I tried manually altering the SQL Django has output for a sample model with nested ArrayField with the following problematic output:
# SELECT * FROM "ticket_34080_foo" WHERE "ticket_34080_foo"."field_nested" = (ARRAY['{NULL}'])::integer[][] LIMIT 21; ERROR: invalid input syntax for type integer: "{NULL}" LINE 3: WHERE "ticket_34080_foo"."field_nested" = (ARRAY['{NULL}'])... ^
Using array[]
at both levels works:
# SELECT * FROM "ticket_34080_foo" WHERE "ticket_34080_foo"."field_nested" = (ARRAY[ARRAY[NULL]])::integer[][] LIMIT 21; id | field | field_nested ----+-------+-------------- (0 rows)
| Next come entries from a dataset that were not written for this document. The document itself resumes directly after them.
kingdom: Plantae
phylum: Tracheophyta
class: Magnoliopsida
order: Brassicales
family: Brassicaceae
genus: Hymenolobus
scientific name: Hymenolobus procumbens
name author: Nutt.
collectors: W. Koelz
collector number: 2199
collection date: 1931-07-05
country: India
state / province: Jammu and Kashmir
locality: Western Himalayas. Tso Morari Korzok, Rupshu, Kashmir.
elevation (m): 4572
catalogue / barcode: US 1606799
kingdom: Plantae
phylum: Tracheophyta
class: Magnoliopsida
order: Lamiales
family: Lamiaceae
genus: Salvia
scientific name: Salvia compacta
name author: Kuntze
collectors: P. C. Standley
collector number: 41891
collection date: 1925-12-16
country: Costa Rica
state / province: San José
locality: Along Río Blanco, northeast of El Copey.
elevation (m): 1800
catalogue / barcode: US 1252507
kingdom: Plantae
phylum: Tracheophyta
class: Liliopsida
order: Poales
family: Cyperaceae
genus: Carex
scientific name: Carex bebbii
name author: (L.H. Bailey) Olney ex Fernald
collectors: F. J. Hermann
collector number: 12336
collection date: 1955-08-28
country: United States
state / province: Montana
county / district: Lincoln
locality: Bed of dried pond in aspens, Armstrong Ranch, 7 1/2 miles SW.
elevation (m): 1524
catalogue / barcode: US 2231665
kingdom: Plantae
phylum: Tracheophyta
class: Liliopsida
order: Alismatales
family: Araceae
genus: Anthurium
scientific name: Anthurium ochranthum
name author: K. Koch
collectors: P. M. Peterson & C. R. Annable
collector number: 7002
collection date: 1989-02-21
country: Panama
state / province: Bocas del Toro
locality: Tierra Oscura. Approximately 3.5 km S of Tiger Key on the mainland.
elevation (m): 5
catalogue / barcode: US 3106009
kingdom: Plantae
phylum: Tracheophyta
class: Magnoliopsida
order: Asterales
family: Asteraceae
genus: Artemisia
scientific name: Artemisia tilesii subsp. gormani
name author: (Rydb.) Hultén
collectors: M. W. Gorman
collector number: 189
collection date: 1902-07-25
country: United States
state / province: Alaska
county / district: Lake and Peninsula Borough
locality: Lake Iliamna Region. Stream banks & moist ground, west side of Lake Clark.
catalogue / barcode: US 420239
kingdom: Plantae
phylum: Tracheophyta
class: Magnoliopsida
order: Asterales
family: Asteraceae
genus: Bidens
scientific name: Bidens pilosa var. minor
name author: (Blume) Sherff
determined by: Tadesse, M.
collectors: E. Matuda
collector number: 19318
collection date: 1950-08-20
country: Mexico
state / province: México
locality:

Using an array literal for both levels works:
# SELECT * FROM "ticket_34080_foo" WHERE "ticket_34080_foo"."field_nested" = ('{{NULL}}')::integer[][] LIMIT 21; id | field | field_nested ----+-------+-------------- (0 rows)
Explicitly casting the literal also work when mixing with a constructor:
# SELECT * FROM "ticket_34080_foo" WHERE "ticket_34080_foo"."field_nested" = (ARRAY['{NULL}'::integer[]])::integer[][] LIMIT 21; id | field | field_nested ----+-------+-------------- (0 rows)
comment:10 by , 2 years ago
ok so further looking into this it appears that the array constructor doesn't try to infer types in literals at all even if the literal contains only int; using an array literal within a constructor should always be cast.
# SELECT * FROM "ticket_34080_foo" WHERE "ticket_34080_foo"."field_nested" = (ARRAY['{1}'])::integer[][] LIMIT 21; ERROR: invalid input syntax for type integer: "{1}" LINE 3: WHERE "ticket_34080_foo"."field_nested" = (ARRAY['{1}'])::i... ^
comment:11 by , 2 years ago
ok so…
after trailing through multiple threads here, psycopg2 and the ML I see the issue with ArrayRHSMixin being used in an incompatible way with psycopg2 :)
the stuff I reported above is interesting but can probably be ignored.
I've gone through the submitted PR and have some comments to make :)
comment:12 by , 2 years ago
Patch needs improvement: | set |
---|
comment:13 by , 2 years ago
Patch needs improvement: | unset |
---|---|
Triage Stage: | Accepted → Ready for checkin |
Thanks for the report (see related 84633905273fc916e3d17883810d9969c03f73c2 and #27808). It's an issue in ArrayRHSMixin.